◆ Source text ◆
▬▬▬▬▬▬▬▬▬▬
Saudi-led coalition denies Yemen ‘blockade’

Maj. Gen. Ahmed Al-Assiri, spokesman of the Saudi-led Coalition supporting the government of Yemen, fields questions from reporters in this file photo. (SPA)
Updated 25 October 2016

Saudi-led coalition denies Yemen ‘blockade’

DUBAI: The Saudi-led coalition denied on Tuesday it had imposed a “blockade” on Yemen, saying instead that it was only controlling access to the country to prevent pro-Iran rebels from obtaining arms.
“No, there is no blockade,” coalition spokesman Major General Ahmed Assiri told AFP.
“There is control based on international law... Control is different from blockade, which means that nobody can enter or leave” the country, he said.
Assiri also spoke of “restriction” and “controlled freedom of movement.”
▬▬▬▬▬▬▬▬▬▬
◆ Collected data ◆
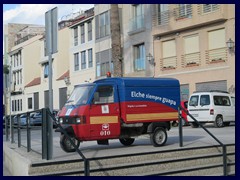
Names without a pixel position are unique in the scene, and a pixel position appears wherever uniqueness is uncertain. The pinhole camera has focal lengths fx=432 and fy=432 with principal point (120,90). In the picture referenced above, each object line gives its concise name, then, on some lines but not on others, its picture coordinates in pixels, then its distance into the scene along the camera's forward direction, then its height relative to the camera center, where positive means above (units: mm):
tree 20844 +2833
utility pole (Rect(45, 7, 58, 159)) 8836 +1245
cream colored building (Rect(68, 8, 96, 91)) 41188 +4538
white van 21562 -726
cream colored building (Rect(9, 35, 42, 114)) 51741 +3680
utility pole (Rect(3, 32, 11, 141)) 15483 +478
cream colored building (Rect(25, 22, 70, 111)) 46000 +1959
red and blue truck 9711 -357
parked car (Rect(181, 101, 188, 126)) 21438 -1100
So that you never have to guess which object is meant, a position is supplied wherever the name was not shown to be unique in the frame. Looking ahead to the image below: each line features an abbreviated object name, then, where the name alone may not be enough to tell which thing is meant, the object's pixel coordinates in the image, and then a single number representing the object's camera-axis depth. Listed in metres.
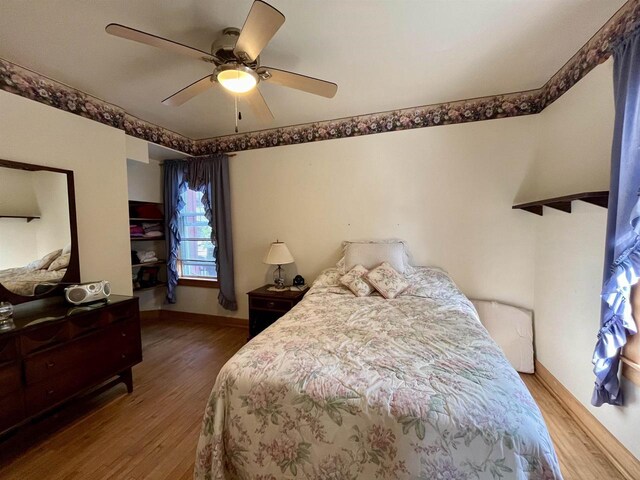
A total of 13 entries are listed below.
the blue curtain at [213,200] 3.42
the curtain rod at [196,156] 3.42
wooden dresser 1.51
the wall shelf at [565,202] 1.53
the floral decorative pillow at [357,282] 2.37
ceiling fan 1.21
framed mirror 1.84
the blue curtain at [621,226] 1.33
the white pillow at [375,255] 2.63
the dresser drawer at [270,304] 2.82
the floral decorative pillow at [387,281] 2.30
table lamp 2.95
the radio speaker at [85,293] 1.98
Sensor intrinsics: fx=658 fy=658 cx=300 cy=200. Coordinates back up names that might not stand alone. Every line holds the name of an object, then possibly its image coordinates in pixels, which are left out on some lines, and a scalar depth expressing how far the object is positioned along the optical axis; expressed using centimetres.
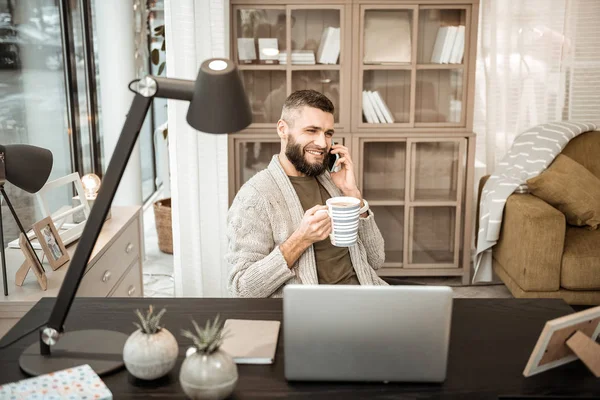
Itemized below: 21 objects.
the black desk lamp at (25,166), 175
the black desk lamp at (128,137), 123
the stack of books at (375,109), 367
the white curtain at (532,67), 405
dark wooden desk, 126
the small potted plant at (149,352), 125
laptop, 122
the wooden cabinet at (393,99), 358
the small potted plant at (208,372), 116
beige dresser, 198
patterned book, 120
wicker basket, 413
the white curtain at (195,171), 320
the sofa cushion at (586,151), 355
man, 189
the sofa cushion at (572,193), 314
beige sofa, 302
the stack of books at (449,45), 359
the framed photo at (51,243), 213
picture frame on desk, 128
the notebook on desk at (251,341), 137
▬▬▬▬▬▬▬▬▬▬
◆ Set of tasks ◆
(a) In the article on the Yemen blockade denial, what terms does Assiri use in his quoted words to describe what the coalition does instead of a blockade?
(b) Write the next part of the article on the coalition's denial of a Yemen blockade.
The rows are separate material and have no connection to the article.

◆ Replies ◆
(a) control; restriction; controlled freedom of movement

(b)
“If a boat leaves from Djibouti, before reaching Hodeida (port in western Yemen), our forces board the vessel to ensure the cargo is legal and complies with Resolution 2216,” adopted by the UN Security Council in April 2015 and prohibiting the delivery of arms to the rebels in Yemen, he said.
The coalition, which began its bombing campaign against rebels in Yemen in March 2015 in support of the internationally recognized government, accuses Iran of arming the Houthi insurgents and their allies.
The United States has made similar accusations, but Tehran denies the charges.
Saying that Yemen has been under blockade since March 2015 “gives the wrong impression,” Assiri said.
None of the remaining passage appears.